I am pretty new to the concepts of machine learning and clustering. I have installed Weka and am trying to figure out how it works. Currently, I have my training data as below.
@relation weather
@attribute year real
@attribute temperature real
@attribute warmer {yes,no}
@data
1956 , 68.98585 , yes
1957 , 67.52131 , yes
1958 , 65.853386 , no
1959 , 66.32705 , yes
1960 , 65.89773 , no
So, I am trying to build a model which should predict if it is getting warmer each and every year.
If I have to predict if 1961 is warmer or cooler, should I provide my test data like below?
@relation weather
@attribute year real
@attribute temperature real
@data
1961 , 70.98585
I have removed the column warmer which I want to predict using the training set I provided earlier. I can use any algorithm that Weka provides me (J48, BayesNet etc). Can someone please help me out in figuring how to understand the concepts?
You don't need to make the training and test sets yourself, Weka will do that for you. Even if you do, don't delete the value to predict from the test set -- Weka will make sure that everything happens properly, but needs the actual value to determine whether a prediction is correct or not and tell you how your model performs.
Your problem is a classification problem, i.e. you want to predict the label "yes" or "no". Not all of the algorithms in Weka are applicable, but the ones that are not are greyed out (if you use the GUI).

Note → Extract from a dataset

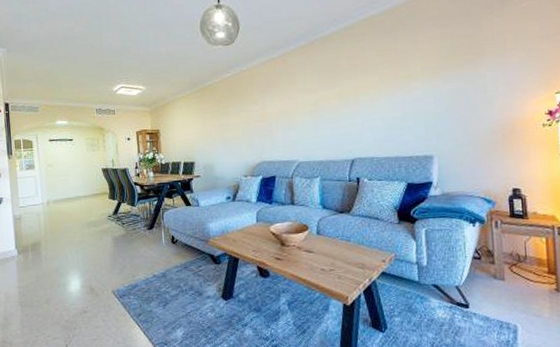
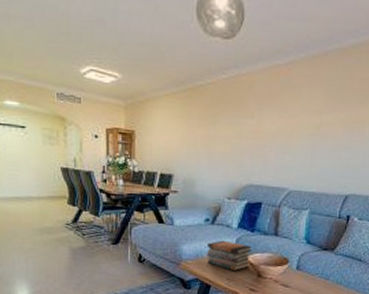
book stack: none [231,214,272,242] -> present [207,240,252,270]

On a more general note, you're unlikely to get good results with the data that you have. This is more of a time series prediction task (i.e. given these past values, how will it develop in the future), for which Weka doesn't really offer the algorithms. You can find some more information on Wikipedia.
To get better models with Weka, you could add the temperature value from the previous year (or the previous 2 years) as a feature, but ultimately it sounds like you want to use something that can do time series analysis and predictions.